20/12/2018 - 17:54
Era uma segunda-feira ordinária e de sol abundante no Rio de Janeiro e Paulo Guedes protagonizava mais um de muitos e triviais almoços com empresários e políticos, desta vez na Federação das Indústrias do Rio de Janeiro. Foi entäo que Guedes, com enorme sinceridade, expôs um de seus planos futuros: “meter a faca no Sistema S”, conjunto de instituições voltadas ao treinamento profissional, pesquisa e assistência técnica e social. Ao todo, o Sistema S reúne nove instituições (ver quadro abaixo) previstas pela Constituição Federal. O corte proposto por ele pode variar de 30% a 50%. De imediato, a afirmação causou burburinho na plateia. No dia seguinte, as instituições divulgaram notas afirmando que os serviços oferecidos serão prejudicados com a redução dos repasses e ressaltaram que haverá demissão de funcionários e fechamento de unidades. Seria esse um remédio amargo e necessário?
De acordo com a Confederação Nacional das Indústrias (CNI), no Serviço Social da Indústria (SESI), no último ano, 1,18 milhão de matrículas em educação básica foram feitas pelo sistema. Em nota conjunta com o Serviço Nacional de Aprendizagem Comercial (SENAC), o SESI afirmou que a redução no repasse deixaria “mais de 1 milhão de estudantes sem opção de cursos de formação profissional e 18,4 mil funcionários das entidades perderiam o emprego”. O Serviço Nacional de Aprendizagem Industrial (SENAI), que atende 2,3 milhões de alunos, prevê que 162 escolas, de um total de 541, fechariam as portas.
Ligados ao setor de transportes, o Serviço Social do Transporte (SEST) e o Serviço Nacional de Aprendizagem do Transporte (SENAT) realizaram este anos 8,6 milhões de atendimentos em todo o país e que o corte afetararia diretamente esses serviços.
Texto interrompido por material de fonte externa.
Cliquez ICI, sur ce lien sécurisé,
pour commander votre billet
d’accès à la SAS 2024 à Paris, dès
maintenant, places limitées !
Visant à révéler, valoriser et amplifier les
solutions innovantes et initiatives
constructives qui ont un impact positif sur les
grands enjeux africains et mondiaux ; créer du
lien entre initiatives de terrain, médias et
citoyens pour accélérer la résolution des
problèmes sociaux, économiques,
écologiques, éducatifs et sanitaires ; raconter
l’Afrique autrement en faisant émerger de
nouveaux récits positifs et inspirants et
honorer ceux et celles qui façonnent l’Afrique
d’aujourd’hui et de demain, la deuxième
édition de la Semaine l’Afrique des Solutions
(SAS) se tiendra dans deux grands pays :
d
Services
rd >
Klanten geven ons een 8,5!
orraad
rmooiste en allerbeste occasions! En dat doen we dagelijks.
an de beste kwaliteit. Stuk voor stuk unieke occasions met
São 148 unidades operacionais que atendem a mais de 2 milhões de caminhoneiros e taxistas e cerca de 200 mil empresas transportadoras.
Repasses Consideradas paraestatais, as instituições são sustentadas com dinheiro arrecadado pelo governo por meio de contribuições que as empresas são obrigadas a pagar sobre o valor de sua folha de pagamento. As alíquotas são variáveis, podendo chegar a 2,5% e o corte proposto por Guedes seria aplicado nesta quantia. Em 2017, as instituições receberam R$ 16,5 bilhões e, este ano, R$ 17,1 bilhões. Cabe observar que elas têm ainda receitas adicionais com contribuições diretas e cobrança fazendo com que movimentem até R$ 30 bilhões por ano.
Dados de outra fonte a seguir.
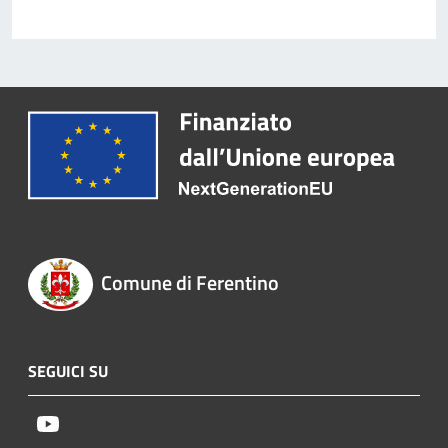
Comune di Ferentino
SEGUICI SU
Youtube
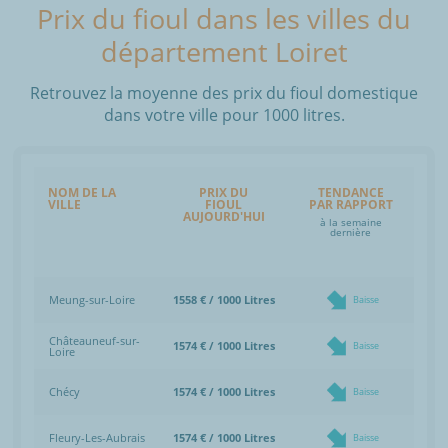
Prix du fioul dans les villes du
département Loiret
Retrouvez la moyenne des prix du fioul domestique
dans votre ville pour 1000 litres.
NOM DE LA
PRIX DU
TENDANCE
VILLE
FIOUL
PAR RAPPORT
AUJOURD'HUI
à la semaine
dernière
Meung-sur-Loire
1558 € / 1000 Litres
Baisse
Châteauneuf-sur-
1574 € / 1000 Litres
Baisse
Loire
Chécy
1574 € / 1000 Litres
Baisse
Fleury-Les-Aubrais
1574 € / 1000 Litres
Baisse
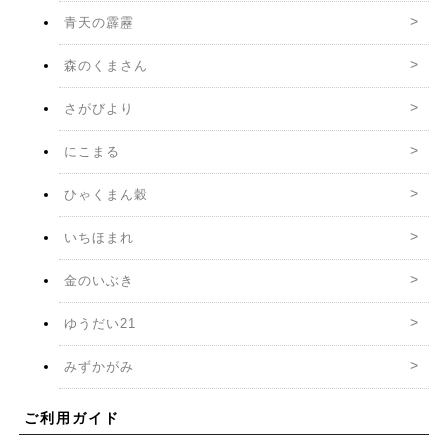
青天の霹靂
森のくまさん
さがびより
にこまる
ひゃくまん穀
いちほまれ
金のいぶき
ゆうだい21
みずかがみ
ご利用ガイド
A despeito de todos os benefícios sociais, o próprio Guedes acredita que este é um remédio amargo, mas necessário. Segundo ele, todos da sociedade devem dar sua parcela de contribuição para que o País alcance o equilíbrio fiscal. Ainda no encontro, ao ouvir a reação dos presentes, emendou: “Vocês acham que a CUT (Central Única dos Trabalhadores) perde sindicatos, e aqui continua tudo igual, com almoço bom?”. Era uma clara referência ao fim da obrigatoriedade da taxa sindical, aprovada na Reforma Trabalhista, e um recado de que todos precisam se sacrificar. “A gente tem que cortar pouco, para não doer muito. Se tivermos interlocutores inteligentes e preparados, a gente corta 30%. Se não tivermos, é 50%”, explicou Guedes.
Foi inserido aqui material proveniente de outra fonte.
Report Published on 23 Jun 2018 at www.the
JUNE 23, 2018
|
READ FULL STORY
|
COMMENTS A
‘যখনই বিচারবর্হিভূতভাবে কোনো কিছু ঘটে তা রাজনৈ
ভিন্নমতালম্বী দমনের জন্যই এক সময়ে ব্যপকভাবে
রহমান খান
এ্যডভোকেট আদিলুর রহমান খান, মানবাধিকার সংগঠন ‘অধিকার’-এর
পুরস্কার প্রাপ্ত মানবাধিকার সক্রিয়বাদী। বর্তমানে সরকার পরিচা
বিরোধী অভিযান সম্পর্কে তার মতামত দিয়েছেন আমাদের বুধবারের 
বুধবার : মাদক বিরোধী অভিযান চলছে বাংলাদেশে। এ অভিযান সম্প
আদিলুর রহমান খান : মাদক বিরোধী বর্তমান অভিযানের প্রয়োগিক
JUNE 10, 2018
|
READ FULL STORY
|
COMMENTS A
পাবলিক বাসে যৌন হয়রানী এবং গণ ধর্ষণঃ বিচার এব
Na avaliação de Helio Carlos Bonito Junior, economista da Ethimos Investimentos, a declaração do futuro ministro está em linha com a proposta de deixar as empresas mais leves a partir de uma desoneração das folhas de pagamento. É preciso apenas, segundo ele, “analisar a fundo o benefício gerado por estas entidades de forma a não correr o risco de sucatear tudo que já foi estruturado bem como não desprezar as contribuições efetivas geradas pelo Sistema S”.
E estudos estão sendo mapeados pela futura equipe de Guedes justamente para considerar todos os impactos. Economista que vai comandar a secretaria especial da Receita Federal, Marcos Cintra está estruturando uma forma de baratear a folha de salários que não envolva apenas a redução da alíquota do Sistema S, mas também a contribuição patronal ao INSS. Hoje, o custo da folha de salário é onerado em 20% de contribuição patronal ao INSS e mais 6,5% aproximadamente do Sistema S. “O principal objetivo é gerar empregos, fazer com que a folha de salário seja menos onerada”, garante o futuro secretário.
A intenção de reduzir os repasses do governo no Sistema S não é novidade. Há dois anos tramitou no Senado uma proposta para reduzir os repasses em 30%.
O objetivo era aliviar a carga tributária sobre as empresas. A proposta encontrou resistência e não foi adiante. Resta agora saber, se o inédito remédio de Guedes terá efeito.